An ice-skater, with a mass of 60.0 kg, glides in a circle of radius 1.4 m with a tangential speed of 6.0 m/s. A second skater, with a mass of 50.0 kg, glides on the same circular path with a tangential speed of 5.0 m/s. At an instant of time, both skaters grab the ends of a lightweight, rigid set of rods, set at 90 degrees to each other, that can freely rotate about a pole, fixed in place on the ice. A) If each rod is 1.4 m long what is the tangential speed of the skaters after they grab the rods? B) What is the direction of the angular momentum of the before and after the skaters "collide" with the rods?

Homework Equations

A)Vtang=r(omega)
m1Vi1+m2Vi2=(m1+m2)Vf

B)L=I(omega)

The Attempt at a Solution

A) Vf=(m1mVi1+m2Vi2)/(m1+m2)=[60kg(6.0 m/s)+50kg(5.0m/s)]/(60kg+50kg)=5.54m/s
I didn't include the radius in my calculations because it remains the same for both skaters before and after the collision with the rods.
B)For the second part: I looked up the rotational inertia of a rod rotating at an axis located at its end: 1/3ML^2. Because the problem says lightweight rods, I think I need to set it equal to zero, but then I=0 and the angular acceleration would equal zero.
After the skaters collide with the rods:
omega is Vtang/r= (5.54m/s)/1.4m=3.95
1/3ML^2 for the first skater- 1/3(60kg)(1.4m)^2*(omega)= 39.2 kg m*3.95/sec= 154 kg m/s
for the second skater- 1/3(50kg)(1.4m)^2*(omega)=32.67 kg m*3.95/sec=129 kg m/s
154+129 kg m/s= 283 kg m/s

Is this right? Any help would be very much appreciated.

 

[dynamicsolo]

I'll start out by saying that I find this problem to be poorly written (I assume you're quoting it verbatim). It doesn't say whether the two skaters are moving on the path in the same or opposite directions and whether the direction(s) are clockwise or counter-clockwise are seen, say, from above. (I also find the description of the rod system unclear, but you have interpreted it in the same way I did...)

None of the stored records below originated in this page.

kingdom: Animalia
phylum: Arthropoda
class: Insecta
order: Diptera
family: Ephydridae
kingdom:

If they are going in the same direction, then I agree with your calculation

A) Vf=(m1mVi1+m2Vi2)/(m1+m2)=[60kg(6.0 m/s)+50kg(5.0m/s)]/(60kg+50kg)=5.54m/s
I didn't include the radius in my calculations because it remains the same for both skaters before and after the collision with the rods.

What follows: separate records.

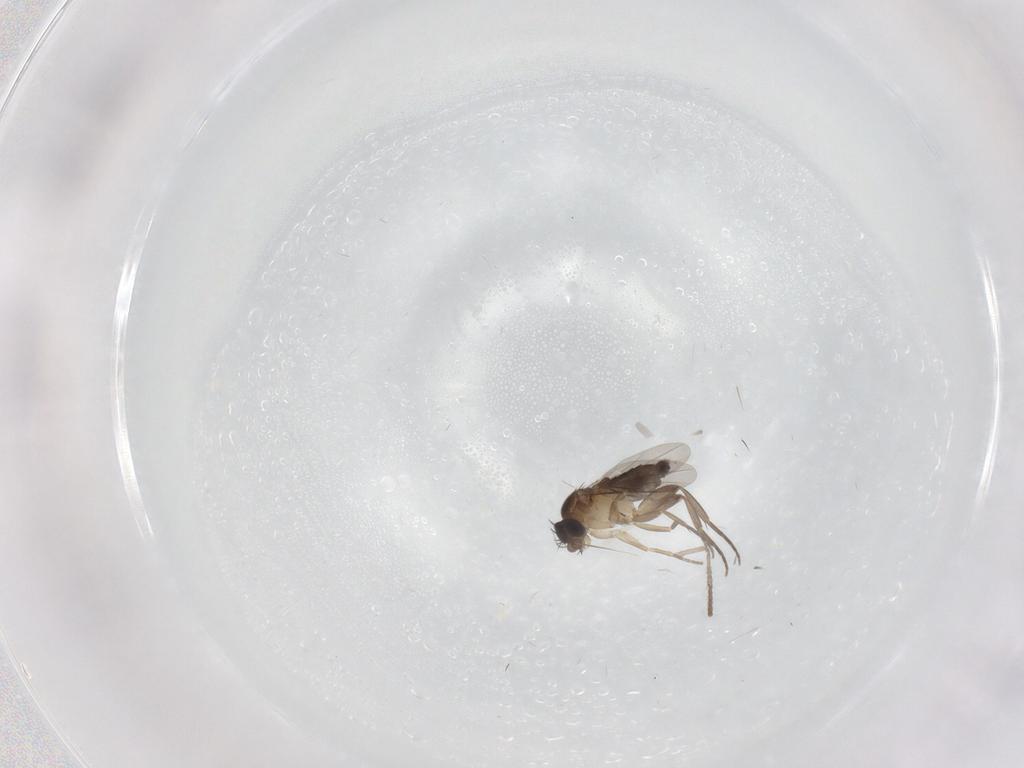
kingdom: Animalia
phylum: Arthropoda
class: Insecta
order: Diptera
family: Phoridae
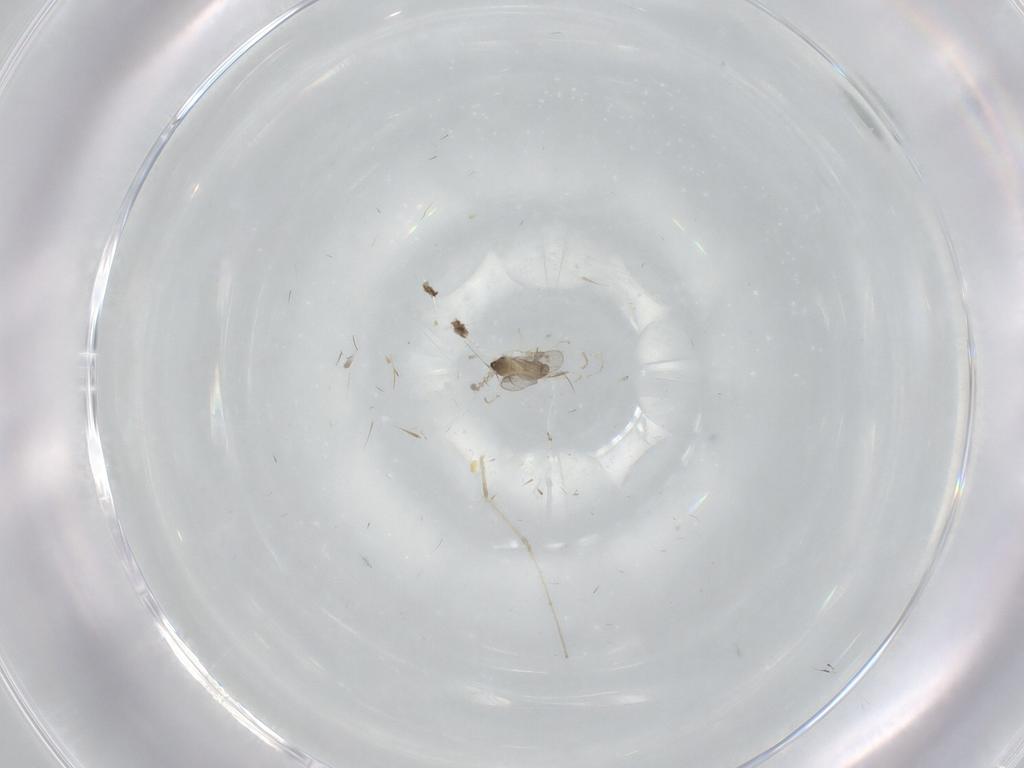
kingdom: Animalia
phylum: Arthropoda
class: Insecta
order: Diptera
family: Cecidomyiidae
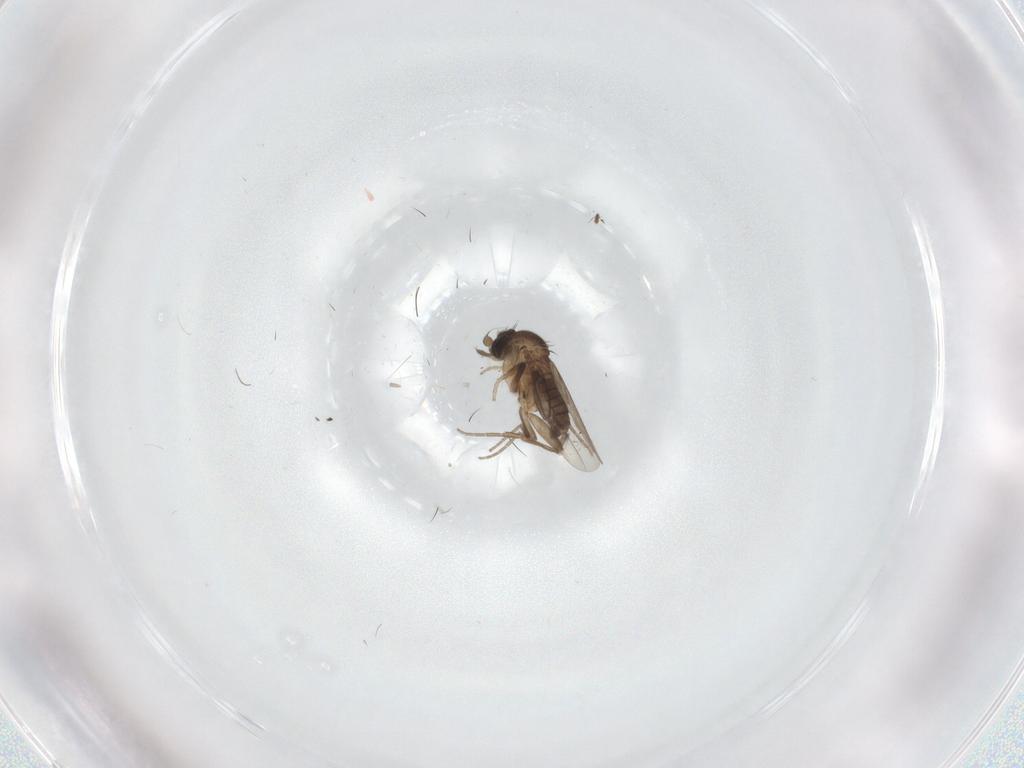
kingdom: Animalia
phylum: Arthropoda
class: Insecta
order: Diptera
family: Phoridae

But an alternative acceptable answer, given the phrasing of the problem, would be

Vf = [ 60kg · (6.0 m/s) - 50kg · (5.0m/s) ] / ( 60 kg + 50 kg ) .

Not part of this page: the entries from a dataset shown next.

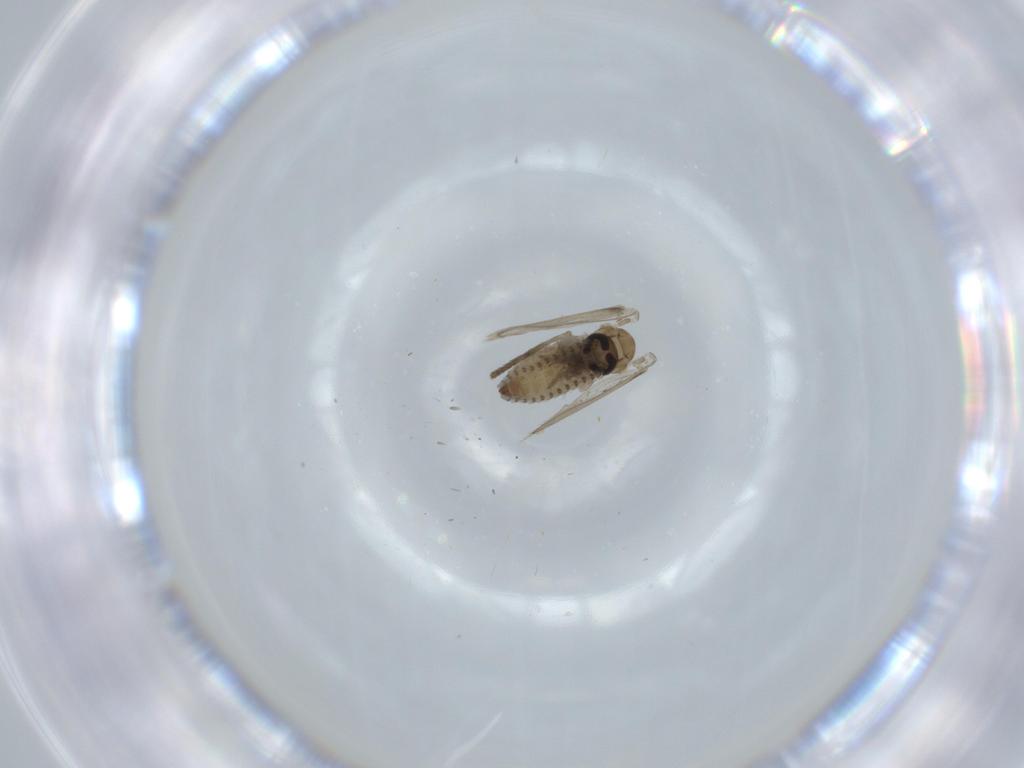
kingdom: Animalia
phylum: Arthropoda
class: Insecta
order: Diptera
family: Psychodidae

As for the second part, they are only asking for the direction of the angular momentum. Well, that would be perpendicular to the plane of the skaters' motion, and thus would point either straight up or straight down. But which direction it is depends on which way the skaters are circulating. The only thing that can be said for sure is that since the heavier skater is also moving faster, their angular momentum dominates in case the two are moving in opposite directions. So the total angular momentum points in the same direction as that of the larger skater, regardless of what the two are doing. If this skater is traveling counter-clockwise, the total angular momentum points upward (both before and after the collision); otherwise, it points downward.